To some extent, Apple CEO Tim Cook's expanded capital return program helped mask the company's first quarterly profit decline in a decade, though analysts say the more important issue now is what Apple has in store on the gadget front. Photo: Jim Wilson
Tim Cook wants investors to "think different" about Apple: less as a hyper-growth startup-like company and more as a mature but robust technology corporation with the world's biggest dividend.
If Wall Street follows Apple's famous advertising slogan of old, it may relieve some of the pressure on Apple's chief executive, quiet investors' grumbling about its recent share price slide, and buy the company time to do what it says it does best: come up with and market new products.
On Tuesday, Apple said it would return $US100 billion to shareholders by the end of 2015, in part by raising its dividend 15 per cent and in part by increasing its share buyback program six-fold to $US60 billion.

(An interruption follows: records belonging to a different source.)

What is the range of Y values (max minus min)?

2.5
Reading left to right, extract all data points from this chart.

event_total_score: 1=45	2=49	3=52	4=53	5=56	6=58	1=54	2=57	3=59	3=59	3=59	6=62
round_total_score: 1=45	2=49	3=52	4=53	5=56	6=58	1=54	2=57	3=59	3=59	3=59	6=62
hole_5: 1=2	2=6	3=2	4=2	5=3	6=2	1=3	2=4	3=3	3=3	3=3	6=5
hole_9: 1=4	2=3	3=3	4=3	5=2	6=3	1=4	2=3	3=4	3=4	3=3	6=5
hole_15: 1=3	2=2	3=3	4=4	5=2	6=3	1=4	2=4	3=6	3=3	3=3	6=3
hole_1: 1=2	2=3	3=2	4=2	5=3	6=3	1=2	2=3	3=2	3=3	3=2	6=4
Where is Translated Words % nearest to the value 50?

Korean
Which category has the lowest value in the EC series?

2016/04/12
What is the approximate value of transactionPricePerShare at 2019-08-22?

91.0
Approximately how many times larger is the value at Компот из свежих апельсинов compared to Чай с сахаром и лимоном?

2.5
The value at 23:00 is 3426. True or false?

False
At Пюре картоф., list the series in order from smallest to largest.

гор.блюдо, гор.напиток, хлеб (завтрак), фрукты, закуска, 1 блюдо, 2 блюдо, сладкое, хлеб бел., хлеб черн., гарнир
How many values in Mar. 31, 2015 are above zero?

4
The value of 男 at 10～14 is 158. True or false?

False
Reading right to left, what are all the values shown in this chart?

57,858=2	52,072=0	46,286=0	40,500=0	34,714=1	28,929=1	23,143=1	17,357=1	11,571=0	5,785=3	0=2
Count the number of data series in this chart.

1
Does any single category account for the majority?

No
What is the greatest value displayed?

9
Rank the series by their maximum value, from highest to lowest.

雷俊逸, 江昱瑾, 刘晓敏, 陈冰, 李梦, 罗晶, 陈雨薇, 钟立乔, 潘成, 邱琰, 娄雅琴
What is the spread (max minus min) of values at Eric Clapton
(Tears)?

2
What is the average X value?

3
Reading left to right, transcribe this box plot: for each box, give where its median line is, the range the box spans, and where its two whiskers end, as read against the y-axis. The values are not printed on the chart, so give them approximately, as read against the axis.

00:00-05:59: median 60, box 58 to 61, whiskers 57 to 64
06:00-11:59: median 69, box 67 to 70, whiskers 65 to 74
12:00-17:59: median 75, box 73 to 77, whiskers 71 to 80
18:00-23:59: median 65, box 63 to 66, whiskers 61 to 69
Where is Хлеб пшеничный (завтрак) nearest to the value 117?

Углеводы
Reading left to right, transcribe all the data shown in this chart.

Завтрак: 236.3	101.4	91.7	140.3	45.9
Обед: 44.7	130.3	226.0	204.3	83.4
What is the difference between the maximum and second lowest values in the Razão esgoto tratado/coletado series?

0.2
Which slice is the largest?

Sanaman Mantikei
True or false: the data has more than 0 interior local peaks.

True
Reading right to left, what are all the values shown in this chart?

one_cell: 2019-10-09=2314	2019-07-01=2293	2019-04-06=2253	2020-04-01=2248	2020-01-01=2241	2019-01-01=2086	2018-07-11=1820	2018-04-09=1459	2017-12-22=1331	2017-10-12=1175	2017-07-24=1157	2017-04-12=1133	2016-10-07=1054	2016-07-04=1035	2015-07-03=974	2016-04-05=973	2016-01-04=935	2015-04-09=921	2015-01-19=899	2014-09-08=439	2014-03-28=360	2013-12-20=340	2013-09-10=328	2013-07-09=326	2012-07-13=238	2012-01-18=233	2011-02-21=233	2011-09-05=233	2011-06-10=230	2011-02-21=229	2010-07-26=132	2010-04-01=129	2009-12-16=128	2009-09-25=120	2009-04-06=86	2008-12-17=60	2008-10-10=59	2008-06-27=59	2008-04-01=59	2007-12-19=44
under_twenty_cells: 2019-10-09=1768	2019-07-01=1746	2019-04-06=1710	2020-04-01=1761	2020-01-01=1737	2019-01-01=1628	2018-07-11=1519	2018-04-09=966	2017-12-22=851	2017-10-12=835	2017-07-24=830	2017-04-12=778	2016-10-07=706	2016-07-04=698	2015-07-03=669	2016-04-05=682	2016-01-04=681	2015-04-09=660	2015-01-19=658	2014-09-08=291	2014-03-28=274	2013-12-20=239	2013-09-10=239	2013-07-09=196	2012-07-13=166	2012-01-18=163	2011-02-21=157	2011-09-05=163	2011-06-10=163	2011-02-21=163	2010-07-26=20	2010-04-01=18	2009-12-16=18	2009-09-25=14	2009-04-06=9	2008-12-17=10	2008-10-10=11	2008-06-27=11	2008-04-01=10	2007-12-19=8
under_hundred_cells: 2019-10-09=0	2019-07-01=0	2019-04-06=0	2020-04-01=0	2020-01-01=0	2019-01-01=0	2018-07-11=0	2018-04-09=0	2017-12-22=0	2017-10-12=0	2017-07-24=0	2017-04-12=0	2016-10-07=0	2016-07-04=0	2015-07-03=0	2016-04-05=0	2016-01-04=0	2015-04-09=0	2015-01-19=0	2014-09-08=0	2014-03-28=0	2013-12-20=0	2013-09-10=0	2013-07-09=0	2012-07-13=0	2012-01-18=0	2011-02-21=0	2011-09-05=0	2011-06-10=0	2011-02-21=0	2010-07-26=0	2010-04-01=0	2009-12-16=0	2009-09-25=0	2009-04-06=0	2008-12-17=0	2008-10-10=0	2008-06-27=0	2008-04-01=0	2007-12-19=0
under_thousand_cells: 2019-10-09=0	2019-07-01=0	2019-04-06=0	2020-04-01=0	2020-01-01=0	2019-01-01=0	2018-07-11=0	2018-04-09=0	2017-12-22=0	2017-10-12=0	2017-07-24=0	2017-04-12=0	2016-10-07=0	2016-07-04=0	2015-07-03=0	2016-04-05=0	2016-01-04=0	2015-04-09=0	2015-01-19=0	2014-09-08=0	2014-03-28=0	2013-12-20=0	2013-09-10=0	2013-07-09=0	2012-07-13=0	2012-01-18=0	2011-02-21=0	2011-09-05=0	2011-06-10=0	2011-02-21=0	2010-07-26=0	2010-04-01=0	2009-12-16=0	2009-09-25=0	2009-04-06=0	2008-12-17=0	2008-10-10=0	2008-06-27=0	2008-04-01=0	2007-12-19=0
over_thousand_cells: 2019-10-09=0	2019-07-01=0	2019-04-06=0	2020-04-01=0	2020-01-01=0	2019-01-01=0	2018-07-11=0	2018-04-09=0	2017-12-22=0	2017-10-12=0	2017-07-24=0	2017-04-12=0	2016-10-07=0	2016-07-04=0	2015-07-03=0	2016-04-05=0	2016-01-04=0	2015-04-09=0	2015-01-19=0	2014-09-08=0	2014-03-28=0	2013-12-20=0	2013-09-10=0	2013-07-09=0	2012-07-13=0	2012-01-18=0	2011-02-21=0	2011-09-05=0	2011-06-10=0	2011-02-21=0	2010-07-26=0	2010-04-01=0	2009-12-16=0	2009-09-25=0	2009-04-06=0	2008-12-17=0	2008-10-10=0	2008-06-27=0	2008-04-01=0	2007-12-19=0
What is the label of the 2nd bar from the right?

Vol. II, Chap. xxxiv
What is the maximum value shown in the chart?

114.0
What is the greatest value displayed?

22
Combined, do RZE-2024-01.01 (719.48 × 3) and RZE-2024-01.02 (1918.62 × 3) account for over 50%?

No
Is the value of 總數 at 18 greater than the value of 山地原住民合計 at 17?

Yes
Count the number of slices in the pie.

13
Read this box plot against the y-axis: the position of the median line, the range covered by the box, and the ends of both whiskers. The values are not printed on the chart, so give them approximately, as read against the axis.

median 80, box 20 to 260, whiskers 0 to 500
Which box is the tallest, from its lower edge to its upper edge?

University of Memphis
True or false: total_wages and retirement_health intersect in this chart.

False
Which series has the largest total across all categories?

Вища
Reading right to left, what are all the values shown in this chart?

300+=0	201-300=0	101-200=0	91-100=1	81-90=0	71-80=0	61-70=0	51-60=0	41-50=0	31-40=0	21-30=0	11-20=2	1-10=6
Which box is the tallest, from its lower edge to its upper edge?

To some extent, the expanded capital return program helped mask its first quarterly profit decline in a decade, though analysts say the more important issue now is what Apple has in store on the gadget front.
Apple shares were up 0.2 per cent to $US406.96 in afternoon trading on Wednesday, reversing direction after falling about 1 per cent in early trading. The stock has seen a 43 per cent slide since mid-September.
With Apple planning to borrow money to reward shareholders - one way to circumvent repatriating its vast overseas cash for that purpose - it could go from having zero debt to a company that rivals major global banks such as Citigroup in issuing bonds.
The company received an AA+ rating from Standard & Poor's, missing the top rating due to earnings growth uncertainty.
Following the earnings, at least 17 brokerages lowered their price targets on the stock, including JPMorgan, which cut its target by 25 per cent.
Apple's earnings growth trajectory has come to earth in the last year. After posting average annual earnings per share growth of 62 per cent over the past five years, its profit is now forecast to grow at just 4.5 per cent a year for the next decade. For this year, earnings per share are expected to fall 4.4 per cent, according to Thomson Reuters StarMine data.
ADMITTING A CHANGE
Cook is trying to reset heightened expectations around a company once universally feted for its ability to captivate both consumers and Wall Street.
In the years following the introduction of the iPhone in 2007 and the iPad in 2010, the company established a pattern of consistently blowing past even the most bullish Wall Street earnings expectations, much to everyone's delight.